[AIM OF THE TASK]
Pull out all of the lines below word for word, omitting the pictures from your answer.

[Records taken from a dataset]
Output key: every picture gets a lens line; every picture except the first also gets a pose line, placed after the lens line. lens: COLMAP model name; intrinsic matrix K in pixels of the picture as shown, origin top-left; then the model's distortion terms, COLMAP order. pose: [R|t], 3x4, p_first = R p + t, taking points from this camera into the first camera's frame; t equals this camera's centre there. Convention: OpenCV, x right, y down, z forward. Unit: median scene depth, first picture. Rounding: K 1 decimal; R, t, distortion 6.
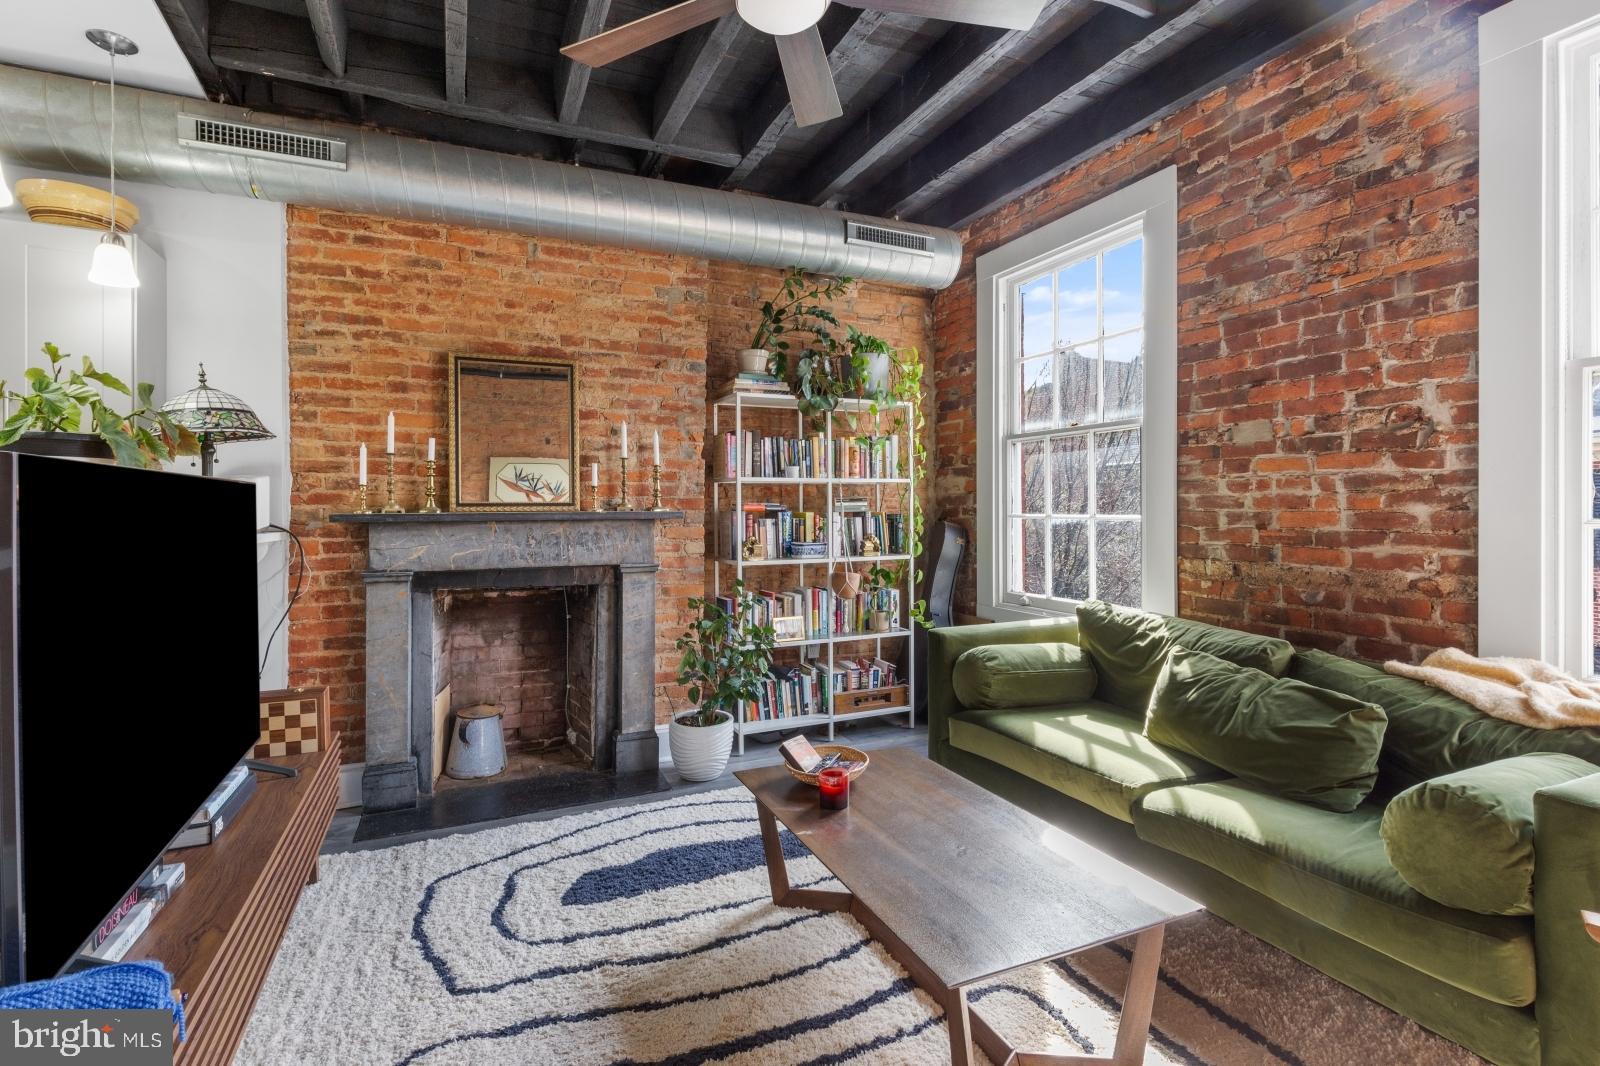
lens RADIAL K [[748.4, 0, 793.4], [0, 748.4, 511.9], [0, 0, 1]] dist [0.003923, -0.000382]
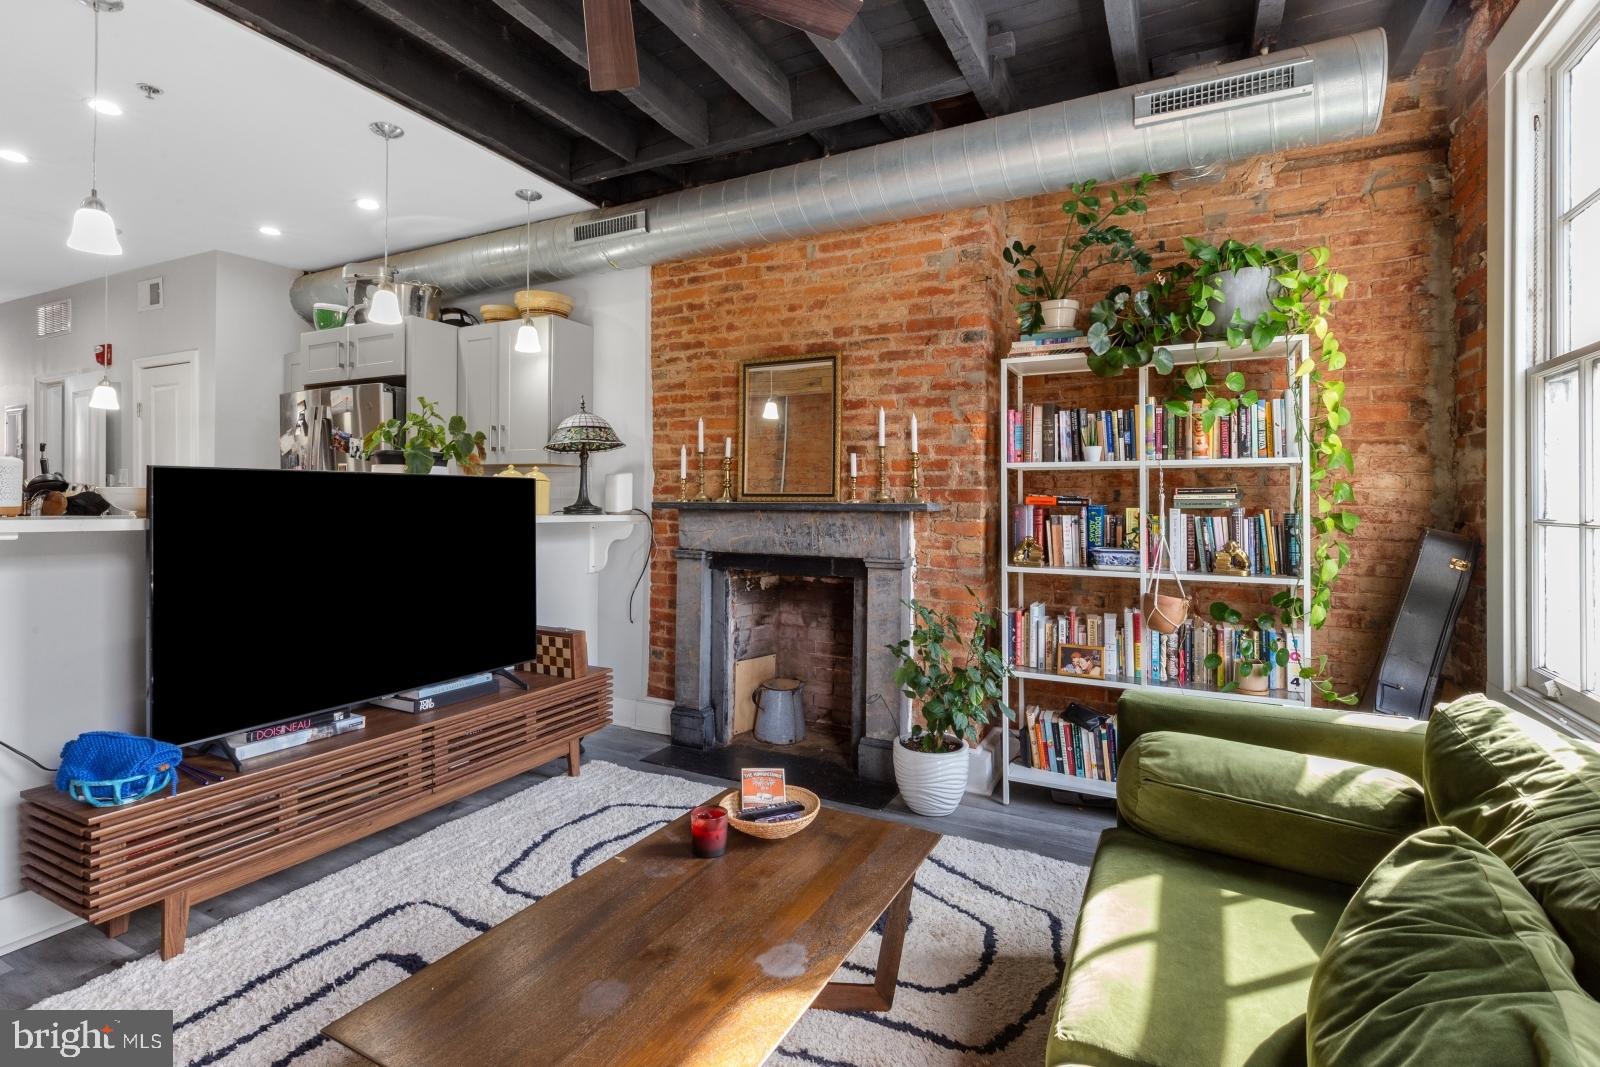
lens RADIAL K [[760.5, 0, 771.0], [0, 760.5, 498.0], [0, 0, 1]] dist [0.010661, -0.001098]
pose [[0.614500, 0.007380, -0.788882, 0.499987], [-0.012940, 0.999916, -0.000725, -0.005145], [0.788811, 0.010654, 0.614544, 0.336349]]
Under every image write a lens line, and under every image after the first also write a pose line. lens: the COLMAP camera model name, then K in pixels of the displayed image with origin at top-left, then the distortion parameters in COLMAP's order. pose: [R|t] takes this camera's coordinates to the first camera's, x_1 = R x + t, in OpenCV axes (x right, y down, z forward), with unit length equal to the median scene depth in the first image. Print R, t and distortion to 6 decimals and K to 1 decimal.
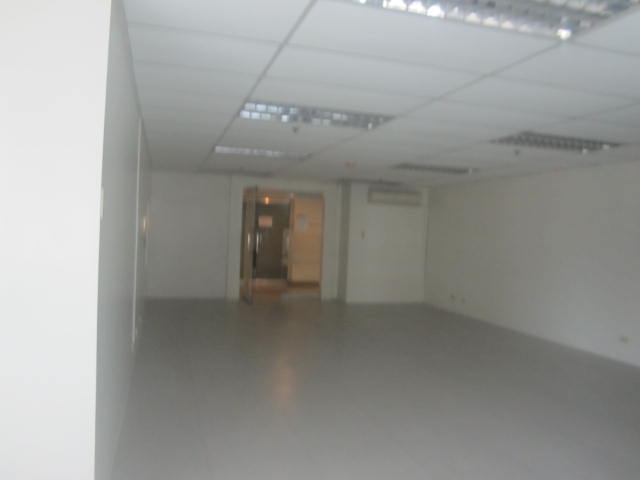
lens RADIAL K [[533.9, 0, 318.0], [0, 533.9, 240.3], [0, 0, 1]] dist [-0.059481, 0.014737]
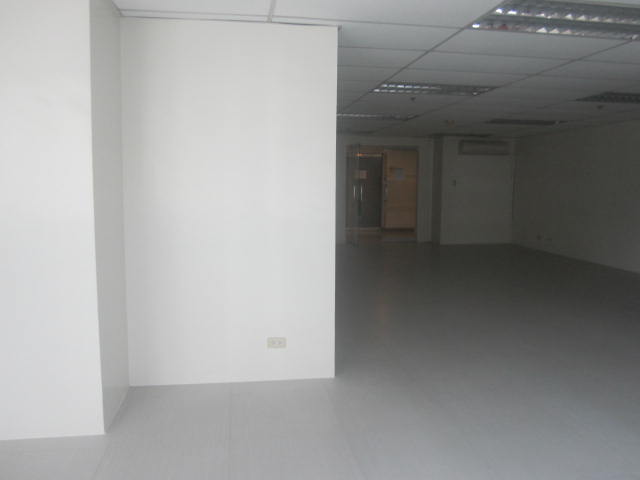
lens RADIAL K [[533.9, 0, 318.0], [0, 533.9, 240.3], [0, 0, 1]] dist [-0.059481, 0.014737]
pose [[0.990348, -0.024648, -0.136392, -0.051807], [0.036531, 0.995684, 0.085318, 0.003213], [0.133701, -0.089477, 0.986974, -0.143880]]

[ANSWER TO THE EXERCISE]
Output key: every picture gets a lens line; every picture except the first also gets a pose line, placed after the lens line. lens: COLMAP model name; intrinsic matrix K in pixels of the picture as shown, origin top-left; then the model's distortion terms, COLMAP order. pose: [R|t], 3x4, p_first = R p + t, taking points from this camera into the first camera's frame; t equals this camera's centre there. Convention: OpenCV, x right, y down, z forward. Unit: median scene depth, first picture. Rounding: K 1 decimal; R, t, distortion 6.
lens RADIAL K [[748.4, 0, 793.4], [0, 748.4, 511.9], [0, 0, 1]] dist [0.003923, -0.000382]
lens RADIAL K [[760.5, 0, 771.0], [0, 760.5, 498.0], [0, 0, 1]] dist [0.010661, -0.001098]
pose [[0.614500, 0.007380, -0.788882, 0.499987], [-0.012940, 0.999916, -0.000725, -0.005145], [0.788811, 0.010654, 0.614544, 0.336349]]
Under every image write a lens line, and under every image after the first also write a pose line. lens: the COLMAP camera model name, then K in pixels of the displayed image with origin at top-left, then the distortion parameters in COLMAP's order. pose: [R|t] takes this camera's coordinates to the first camera's, x_1 = R x + t, in OpenCV axes (x right, y down, z forward), with unit length equal to the median scene depth in the first image. Print R, t and distortion to 6 decimals and K to 1 decimal.
lens RADIAL K [[533.9, 0, 318.0], [0, 533.9, 240.3], [0, 0, 1]] dist [-0.059481, 0.014737]
lens RADIAL K [[533.9, 0, 318.0], [0, 533.9, 240.3], [0, 0, 1]] dist [-0.059481, 0.014737]
pose [[0.990348, -0.024648, -0.136392, -0.051807], [0.036531, 0.995684, 0.085318, 0.003213], [0.133701, -0.089477, 0.986974, -0.143880]]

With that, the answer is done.